My next reaction was that we needed more flyers for Pittsburgh Peace Church, so that we could come together to grieve. I rushed to my office and immersed myself in the task of printing and cutting quarter-page flyers. I returned home and put on my Pride rainbow romper, and the same rainbow scarf I’d used a year before to stand up for queers at the national Mennonite Church USA convention in Kansas City. I set out to march with Pittsburgh queer communities.

live-streamed my Pride march that day, alternately joyfully relieved to be with my people, and crying in grief as we watched the death toll rise in real time. I startled at every loud noise and siren, worried one attack would inspire others.

Throughout the day, I was deep in conversation with my queer Mennonite community. When I got home, I sat down and wrote a piece about the links between the denomination’s theology and culture and all of the forms of violence that queer folks experience, from the subtle to the deadly.

I ended that piece with, “We are dying, and you are killing us. We are dying, and you are killing us. We are dying, and you are killing us. God forgive you. I’m not ready to.”

That piece was published in The Mennonite magazine, and in Christian Peacemaker Teams’ summer newsletter, and a couple other publications. It didn’t take long for the backlash to begin. Voicemails telling me I should be ashamed of myself, angry letters and emails, accusations that my words were violent, declarations that the work of CPT was now tainted and unsupportable. A member of an editorial board quit, and a special editor’s note had to be added to my piece in The Mennonite, justifying its publication, and ensuring that readers knew that MC USA’s staff and board did not agree with me.

As historic peace church MC USA prepares for its next convention, in Orlando, the site of the U.S.’s largest mass murder in modern history, I’m faced with the simple truth that I can’t participate anymore. At the last denominational gathering, in Kansas City, it was made clear that the majority of the delegate body does not consider queer people worthy of belonging in the church family. At the same convention, out of the other side of their mouths, they apologized to sexualized violence survivors, even acknowledging that treating my queer communities as “less than” makes us more vulnerable to sexual violence. For many of us in the queer community who are also survivors, we were slapped in the face with one hand, and patted on the shoulder with the other.

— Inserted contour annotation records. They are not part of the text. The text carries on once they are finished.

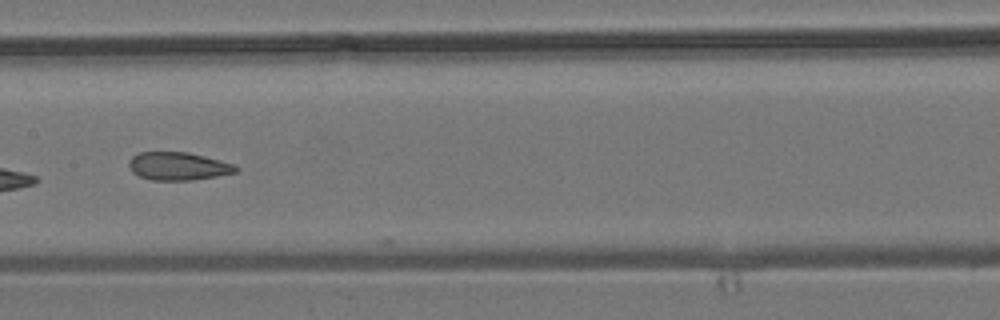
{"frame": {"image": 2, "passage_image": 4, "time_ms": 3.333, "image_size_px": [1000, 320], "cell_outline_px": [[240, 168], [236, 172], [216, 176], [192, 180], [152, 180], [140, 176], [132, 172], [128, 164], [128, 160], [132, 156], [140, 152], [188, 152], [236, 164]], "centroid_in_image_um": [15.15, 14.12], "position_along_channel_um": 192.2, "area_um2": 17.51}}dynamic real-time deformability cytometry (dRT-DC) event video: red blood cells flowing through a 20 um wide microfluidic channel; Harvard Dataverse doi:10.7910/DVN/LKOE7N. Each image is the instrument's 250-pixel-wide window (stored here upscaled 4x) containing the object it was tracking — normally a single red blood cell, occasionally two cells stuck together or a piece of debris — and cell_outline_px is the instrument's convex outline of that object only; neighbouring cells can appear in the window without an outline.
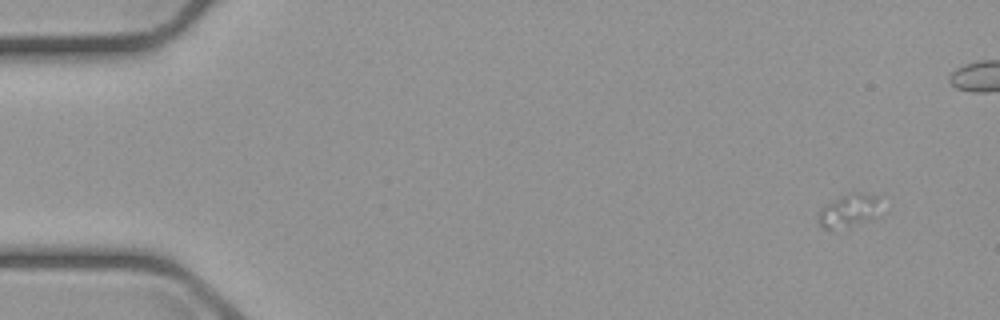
{"species": "common noctule bat (a hibernating species)", "species_latin": "Nyctalus noctula", "temperature_condition": "cold", "stored_images_in_passage": 55, "camera_frame_rate_fps": 3000, "um_per_image_px": 0.085, "animal": {"sex": "male", "body_mass_g": 23.1, "forearm_length_mm": 52.7}, "frame": {"image": 1, "passage_image": 1, "time_ms": 0.0, "image_size_px": [1000, 320], "cell_outline_px": [[880, 196], [872, 216], [848, 228], [824, 228], [820, 224], [816, 216], [816, 212], [824, 204], [848, 192], [860, 192]], "centroid_in_image_um": [72.02, 17.86], "position_along_channel_um": 13.0, "area_um2": 11.79}}
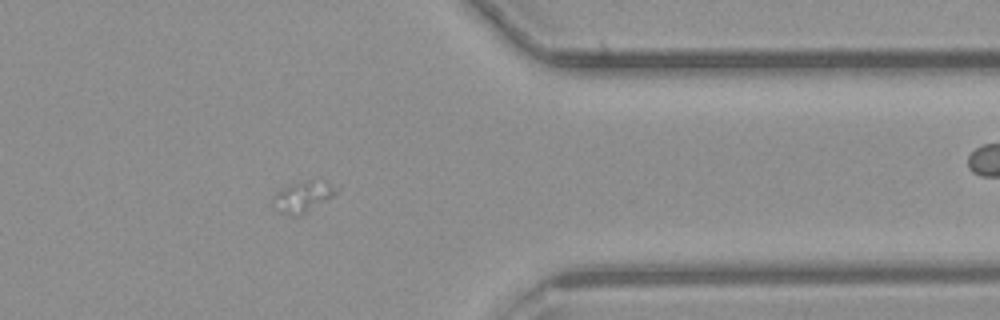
{"frame": {"image": 2, "passage_image": 43, "time_ms": 14.0, "image_size_px": [1000, 320], "cell_outline_px": [[340, 188], [332, 196], [300, 216], [292, 216], [276, 212], [272, 200], [272, 196], [276, 192], [300, 180], [340, 184]], "centroid_in_image_um": [25.72, 16.73], "position_along_channel_um": 385.7, "area_um2": 11.44}}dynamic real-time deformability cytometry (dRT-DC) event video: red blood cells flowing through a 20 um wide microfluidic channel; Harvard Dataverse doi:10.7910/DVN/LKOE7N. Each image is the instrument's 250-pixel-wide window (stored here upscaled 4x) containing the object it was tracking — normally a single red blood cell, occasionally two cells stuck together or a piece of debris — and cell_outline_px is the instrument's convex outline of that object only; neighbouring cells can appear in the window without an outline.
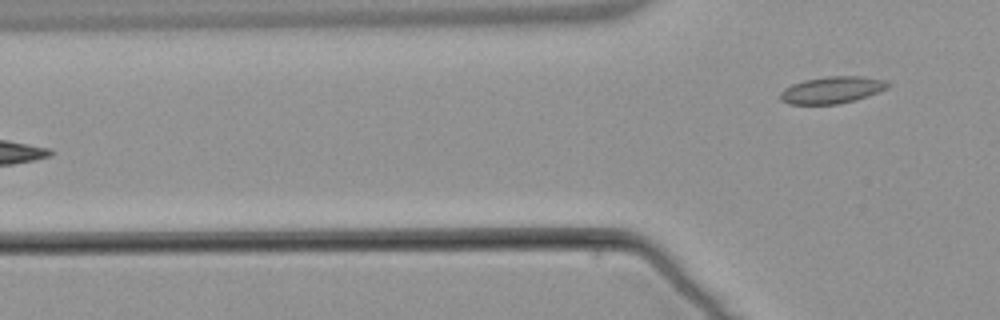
{"species": "common noctule bat (a hibernating species)", "species_latin": "Nyctalus noctula", "temperature_condition": "warm", "stored_images_in_passage": 5, "camera_frame_rate_fps": 3000, "um_per_image_px": 0.085, "animal": {"sex": "male", "body_mass_g": 21.5, "forearm_length_mm": 52.0}, "frame": {"image": 1, "passage_image": 5, "time_ms": 5.0, "image_size_px": [1000, 320], "cell_outline_px": [[892, 84], [888, 88], [868, 96], [856, 100], [836, 104], [788, 104], [780, 100], [780, 92], [784, 88], [792, 84], [804, 80], [824, 76], [864, 76], [884, 80]], "centroid_in_image_um": [70.72, 7.64], "position_along_channel_um": 55.1, "area_um2": 17.05}}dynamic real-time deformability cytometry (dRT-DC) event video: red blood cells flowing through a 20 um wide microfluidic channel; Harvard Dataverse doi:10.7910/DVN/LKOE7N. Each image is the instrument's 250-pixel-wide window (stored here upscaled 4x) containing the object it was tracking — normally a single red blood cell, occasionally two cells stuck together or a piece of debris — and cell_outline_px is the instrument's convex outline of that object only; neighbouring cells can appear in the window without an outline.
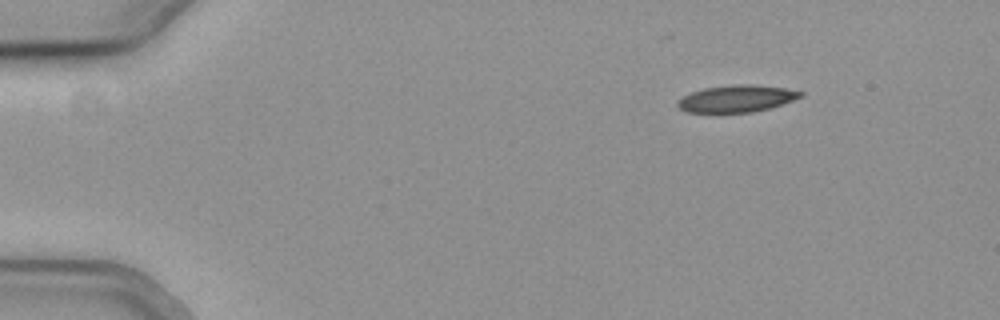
{"species": "common noctule bat (a hibernating species)", "species_latin": "Nyctalus noctula", "temperature_condition": "cold", "stored_images_in_passage": 49, "camera_frame_rate_fps": 3000, "um_per_image_px": 0.085, "animal": {"sex": "female", "body_mass_g": 19.3, "forearm_length_mm": 54.1}, "frame": {"image": 1, "passage_image": 1, "time_ms": 0.0, "image_size_px": [1000, 320], "cell_outline_px": [[804, 96], [768, 108], [752, 112], [688, 112], [680, 108], [676, 104], [684, 96], [692, 92], [704, 88], [732, 84], [756, 84], [784, 88], [804, 92]], "centroid_in_image_um": [62.63, 8.36], "position_along_channel_um": 22.4, "area_um2": 19.07}}
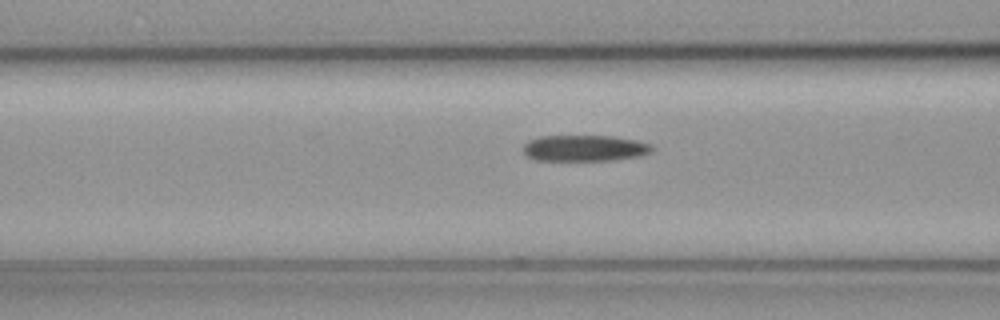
{"frame": {"image": 2, "passage_image": 16, "time_ms": 5.0, "image_size_px": [1000, 320], "cell_outline_px": [[656, 148], [652, 152], [640, 156], [616, 160], [536, 160], [528, 156], [524, 152], [524, 144], [528, 140], [540, 136], [612, 136], [636, 140], [652, 144]], "centroid_in_image_um": [49.75, 12.59], "position_along_channel_um": 116.9, "area_um2": 19.77}}
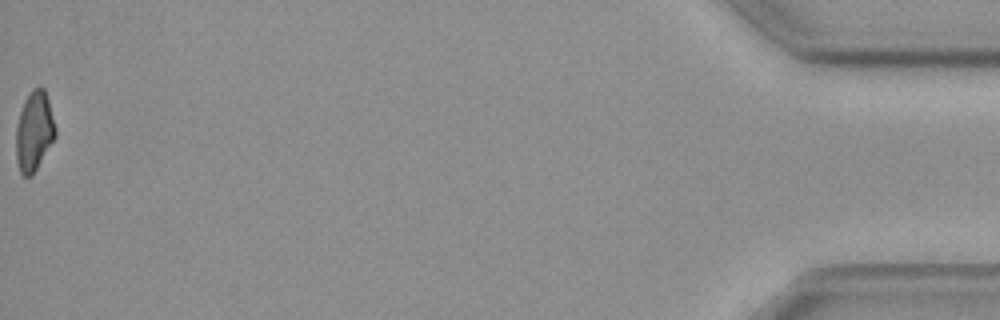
{"frame": {"image": 3, "passage_image": 49, "time_ms": 16.0, "image_size_px": [1000, 320], "cell_outline_px": [[56, 136], [32, 176], [24, 176], [20, 172], [16, 160], [16, 128], [20, 112], [24, 100], [32, 88], [44, 88], [48, 100], [56, 128]], "centroid_in_image_um": [2.9, 11.17], "position_along_channel_um": 432.3, "area_um2": 18.15}, "authors_computed_cell_mechanics": {"area_um2": 19.8254, "velocity_mm_per_s": 3.7854, "shape_relaxation_time_tau1_ms": 7.3864, "shape_relaxation_time_tau2_ms": 5.9627, "deformation_change_tau1": 0.158, "deformation_change_tau2": 0.1509}}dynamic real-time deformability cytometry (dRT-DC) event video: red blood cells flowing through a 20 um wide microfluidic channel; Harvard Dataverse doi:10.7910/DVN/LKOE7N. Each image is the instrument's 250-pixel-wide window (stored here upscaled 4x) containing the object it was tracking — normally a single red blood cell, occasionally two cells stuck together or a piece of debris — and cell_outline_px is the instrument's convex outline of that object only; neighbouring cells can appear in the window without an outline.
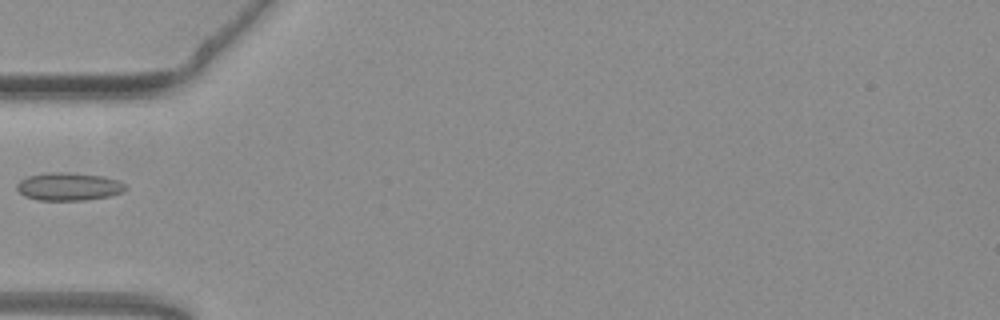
{"species": "common noctule bat (a hibernating species)", "species_latin": "Nyctalus noctula", "temperature_condition": "warm", "stored_images_in_passage": 37, "camera_frame_rate_fps": 3000, "um_per_image_px": 0.085, "animal": {"sex": "female", "body_mass_g": 19.3, "forearm_length_mm": 54.1}, "frame": {"image": 1, "passage_image": 1, "time_ms": 0.0, "image_size_px": [1000, 320], "cell_outline_px": [[128, 188], [124, 192], [108, 196], [84, 200], [36, 200], [24, 196], [16, 188], [16, 184], [20, 180], [28, 176], [48, 172], [68, 172], [104, 176], [120, 180]], "centroid_in_image_um": [5.85, 15.85], "position_along_channel_um": 79.1, "area_um2": 17.86}}
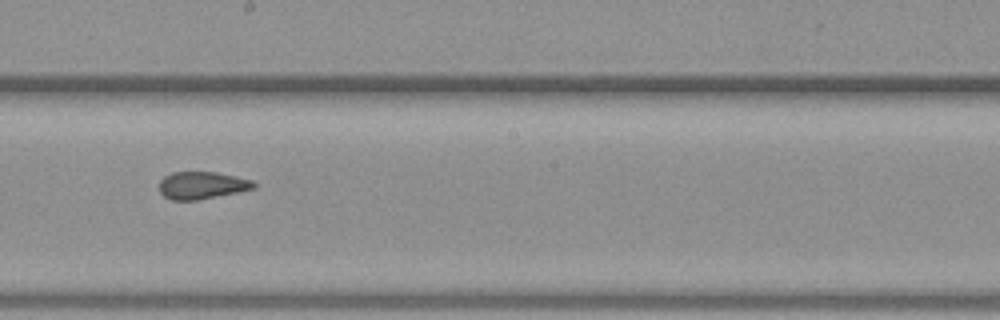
{"frame": {"image": 2, "passage_image": 13, "time_ms": 4.0, "image_size_px": [1000, 320], "cell_outline_px": [[256, 188], [196, 200], [172, 200], [164, 196], [160, 192], [160, 180], [164, 176], [172, 172], [216, 172], [252, 180], [256, 184]], "centroid_in_image_um": [17.14, 15.74], "position_along_channel_um": 231.1, "area_um2": 14.91}}
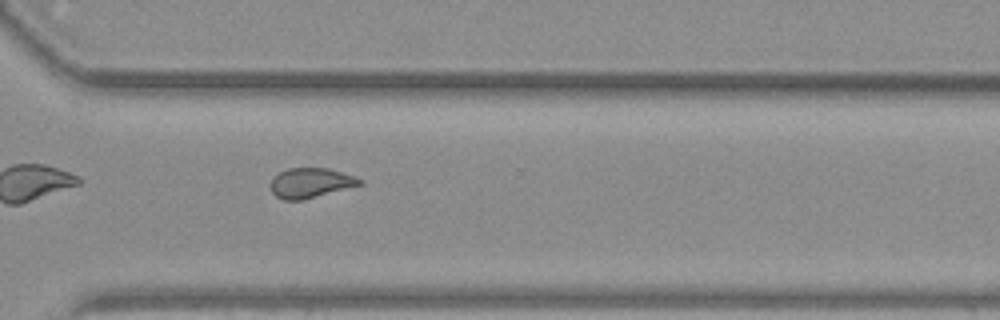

For those queer survivors who chose to go to the “service of lament,” they left more heartbroken than they entered.

I can’t, and won’t, be part of similarly twisted efforts in Orlando.

To the leaders and planners of MC USA–don’t be mistaken, this doesn’t mean you can rest easy. I’m not the only queer in town. I am, though, a tired one, and one that’s ready to value myself more than I value reforming a church that would rather hold on to its old image of itself as an endless victim of persecution, instead of a denomination assimilated into systems of violence and oppression.

I wish you the kind of brokenness that leads to transformation, the kind of death that leads to resurrection, the kind of deep and direct conflict that leads to trust and accountability.